As is quantum computing. Even though Richard Feynman announced the novel idea of quantum computers only in the 1980s, the first (and very rudimentary) models of simple quantum machines are already in existence today.

Almost all of Feynman’s groundbreaking ideas are slowly becoming everyday reality. We may not have usable nanocomputers just yet, but nanotechnology and nanomaterials are slowly but steadily entering the world as we know it. And as for the writing of entire encyclopedias on headpins, “just for fun”? The smallest book in the Library of Congress today is “Old King Cole” measuring 1/25” x 1/25”, or 1 sq mm. That is the size of a period at the end of the sentence.

2014-03-18

To the end of the world and back


Remember the time when every company had a number to call, and a live person on the other side of the line? A person who would simply answer your call and deal with whatever issue you had, or connect you to the person who could help you best? Remember how later the system was improved and you had to listen and wade through touch-phone options to connect you to a live person? Remember how that person would then seamlessly morph into a talking algorithm, taking you through well-ordered steps of instructions the first time you called or the fifteenth time you called, just so that you could finally talk to the person off a scripted dialog? Remember how then the live-yet-automated human being was seamlessly replaced by a machine, one listening to what you repeated after it and answering with pre-recorded messages? And remember how that machine also disappeared, replaced with email and chat, with no number to call at all? And then email and chat also disappeared, and with it any remote interaction with something resembling a human being – the problems you experienced were to be dealt with by thick manuals and automated online or software troubleshooters. But what happens if the machine fails, and the algorithm takes you around the block in circles? Infinite loop with no way out, doom and damnation of an impersonal cyberspace.

It is DIY taken to the extreme: We, the company, are not responsible for any issues you may be experiencing. We just aren’t.

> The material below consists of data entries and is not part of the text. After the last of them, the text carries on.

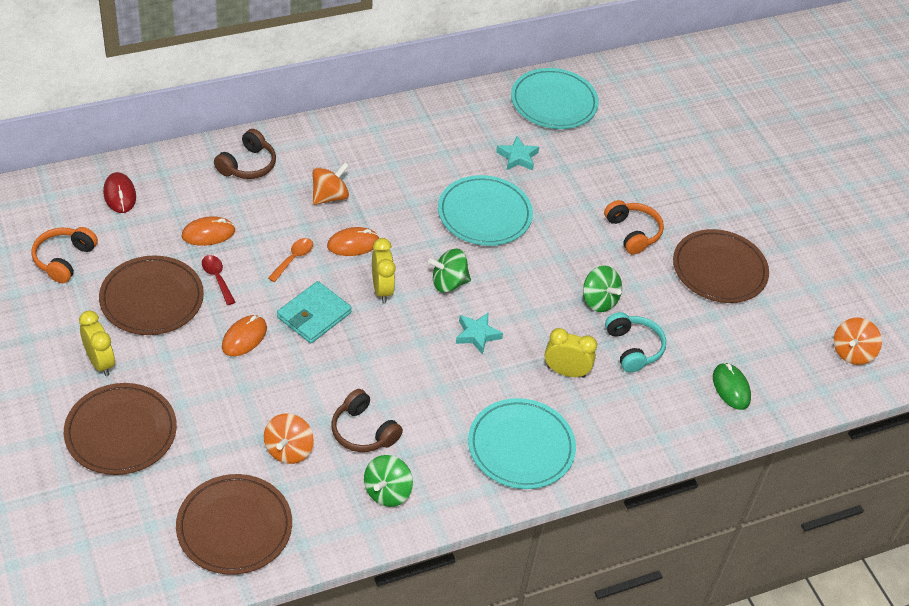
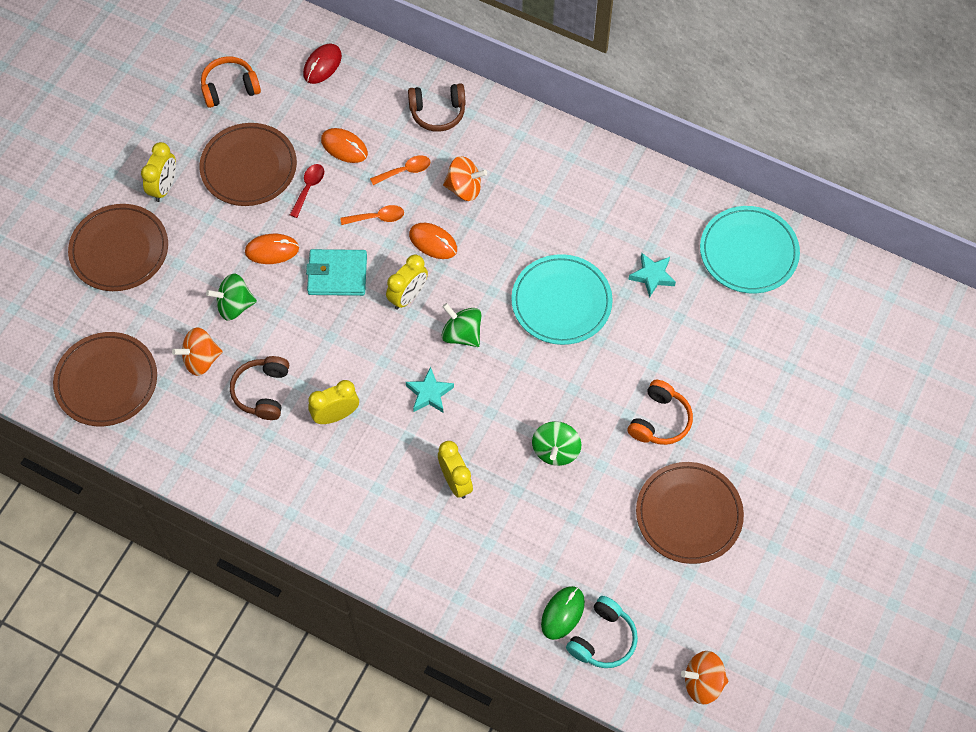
camera: 55 degrees right, 15 degrees up
green spinning top [364,455,413,507] -> green spinning top moved to [206,273,257,321]
turquoise plate [468,398,576,489] -> none
turquoise headphones [605,312,666,373] -> turquoise headphones moved to [566,596,638,668]
none -> yellow clock [308,380,359,424]
none -> orange spoon [370,155,430,185]

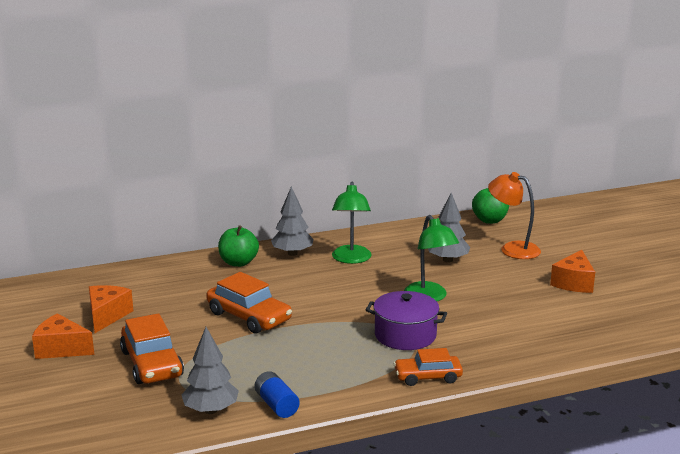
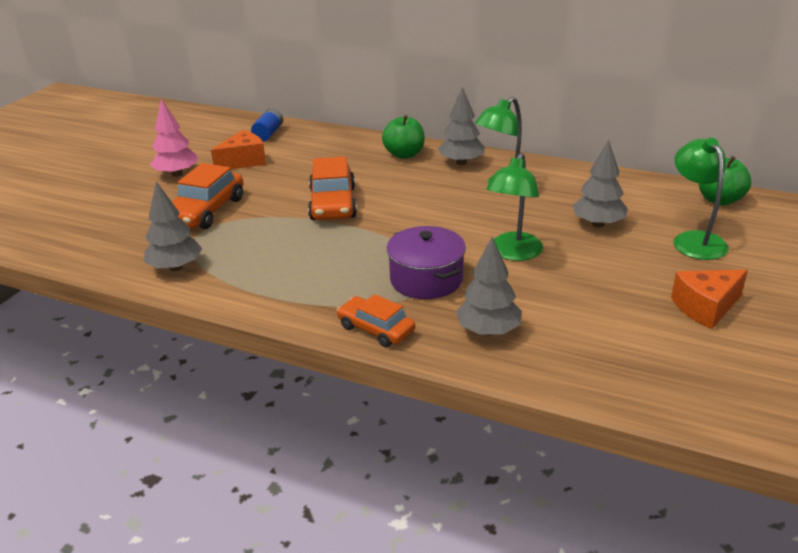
camera: 45 degrees right, 10 degrees up
orange cheese [32,313,94,359] -> pink tree [150,99,198,177]
blue battery [255,371,300,418] -> blue battery moved to [251,108,283,141]
orange lamp [488,172,541,259] -> green lamp [673,138,729,260]
none -> grey tree [456,237,522,336]

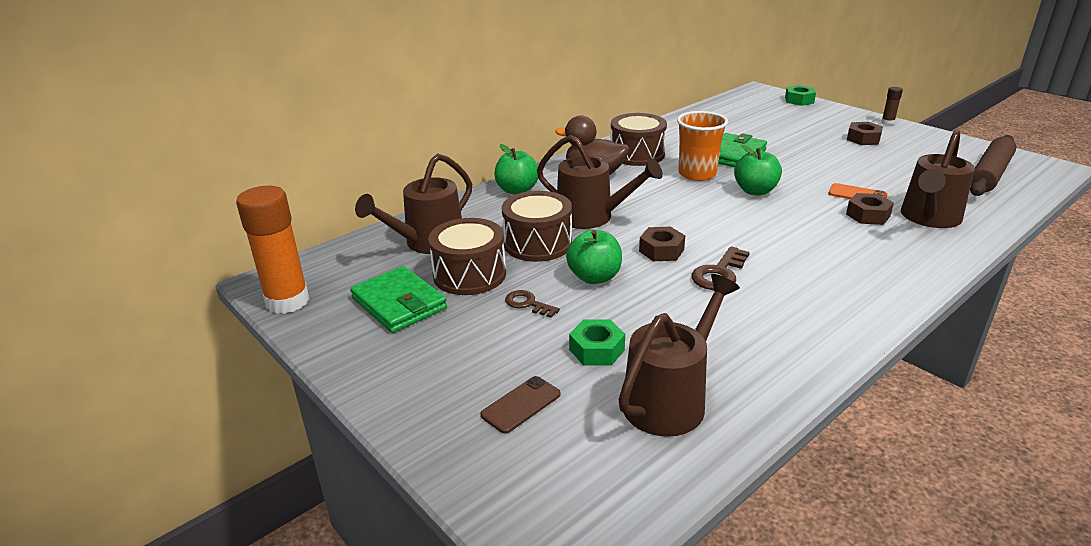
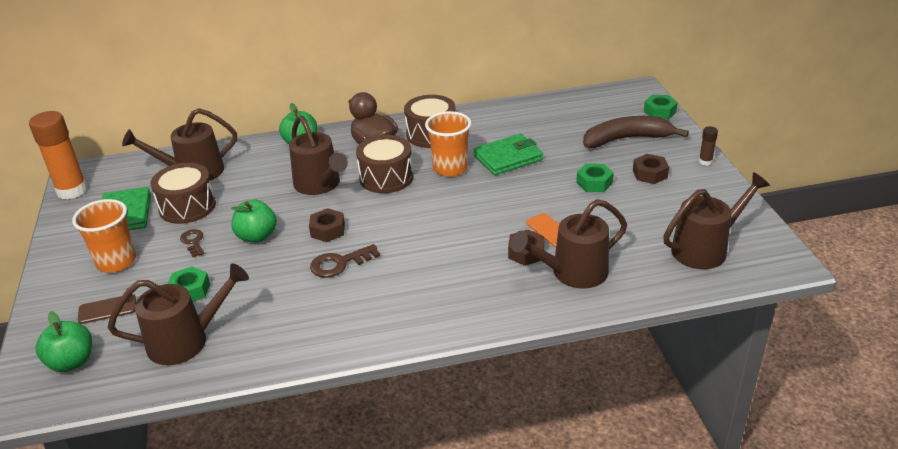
camera: 30 degrees right, 5 degrees up
brown drum [502,191,572,262] -> brown drum moved to [356,135,414,193]
green apple [734,145,782,195] -> green apple moved to [36,311,92,372]
brown rolling pin [970,135,1016,196] -> brown watering can [663,172,770,269]
none -> orange cup [72,199,136,273]
none -> green nut [576,163,614,192]
none -> brown banana [583,116,689,148]

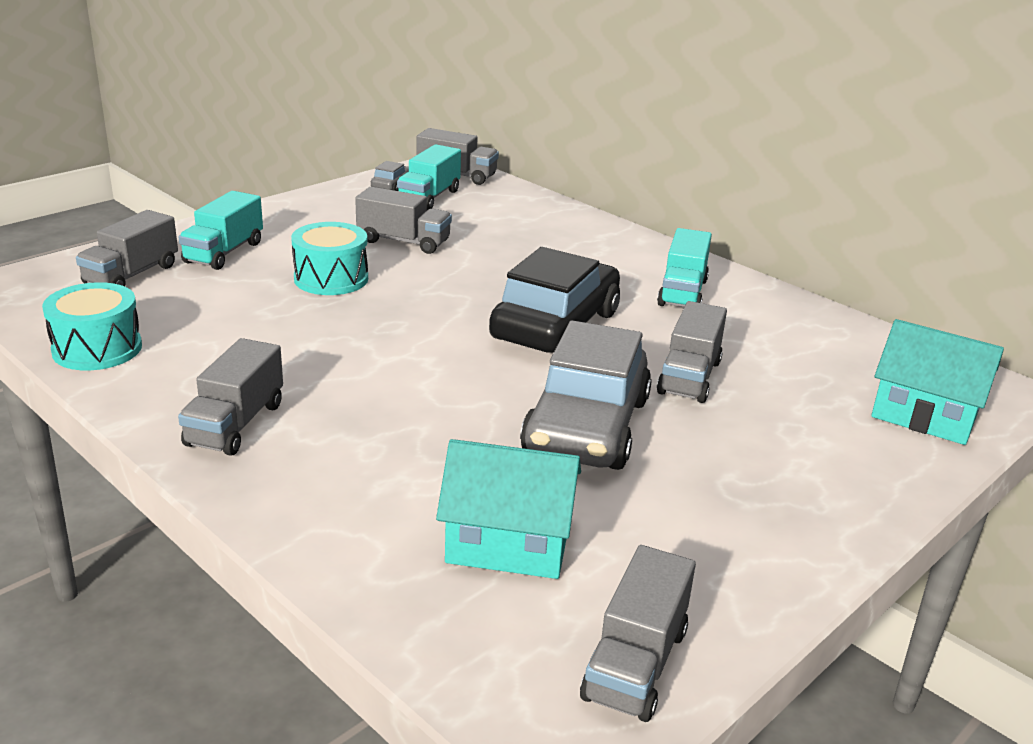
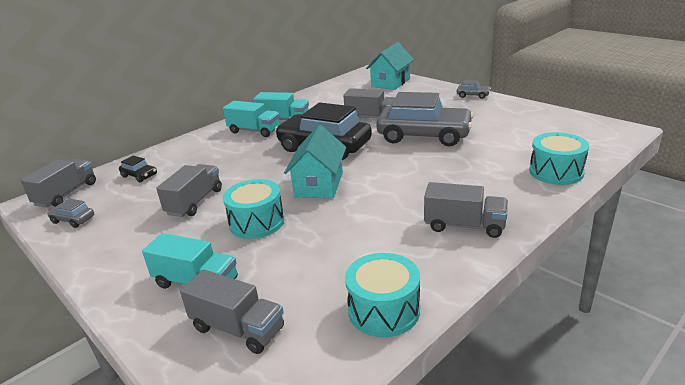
camera: 85 degrees left, 0 degrees up
turquoise truck [397,144,461,210] -> turquoise truck moved to [223,101,280,137]
turquoise house [436,439,581,579] -> turquoise house moved to [284,125,346,198]
grey truck [580,545,696,722] -> none
none -> black car [119,156,157,182]
none -> grey car [457,80,491,99]
none -> turquoise drum [529,132,589,185]

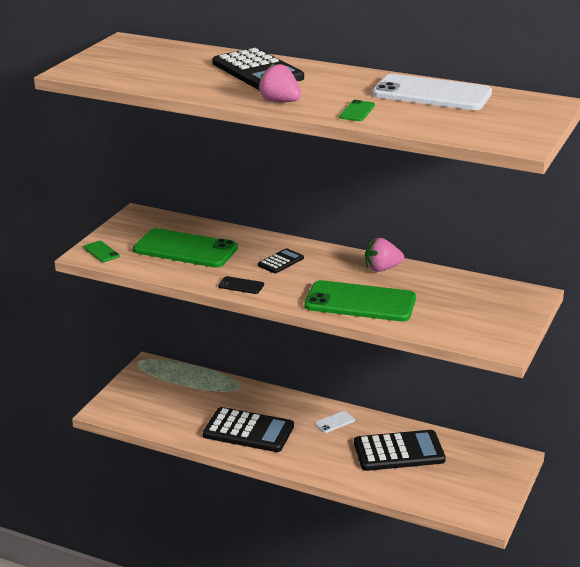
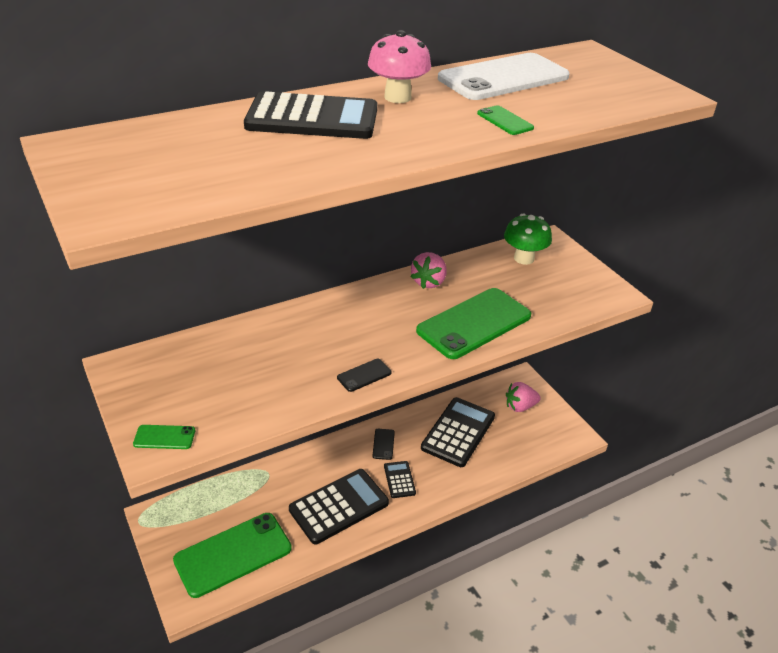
camera: 55 degrees left, 10 degrees up
green phone [133,228,238,268] -> green phone moved to [173,513,292,598]
pink strawberry [258,63,301,102] -> pink strawberry moved to [506,382,541,412]
black calculator [258,248,304,273] -> black calculator moved to [384,461,416,498]
white phone [315,411,355,433] -> black phone [372,429,395,460]
none -> pink mushroom [368,30,431,103]
none -> green mushroom [504,214,552,265]

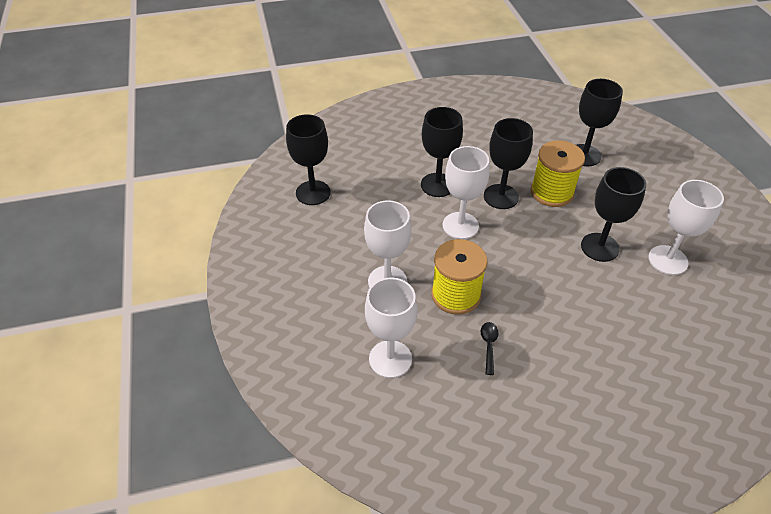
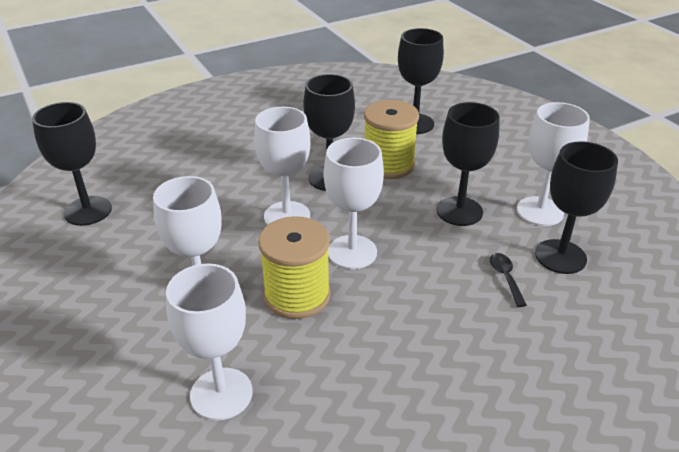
camera: 15 degrees left, 10 degrees down
black goblet [421,107,463,197] -> black goblet moved to [535,141,618,274]
black spoon [480,322,498,375] -> black spoon moved to [490,253,527,307]
none -> white goblet [324,138,384,269]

You cannot contact us to complain either. Maybe you can find some good-hearted human beings who went through the same predicament, figured their way out, and are now willing to share that knowledge. Spend a few days – weeks – months – in cyberspace, maybe you will find them. Let the search for the Golden Fleece begin.

And then a miracle happens – when you are lost enough, and desperate enough, and wailing long enough, a human being sent by the machine-god suddenly appears, like a specter out of cyberspace. He kindly takes you by hand, and leads you out of darkness. Glorious humanity!

And now, after a long hiatus, we are back to our regular broadcast. Welcome back.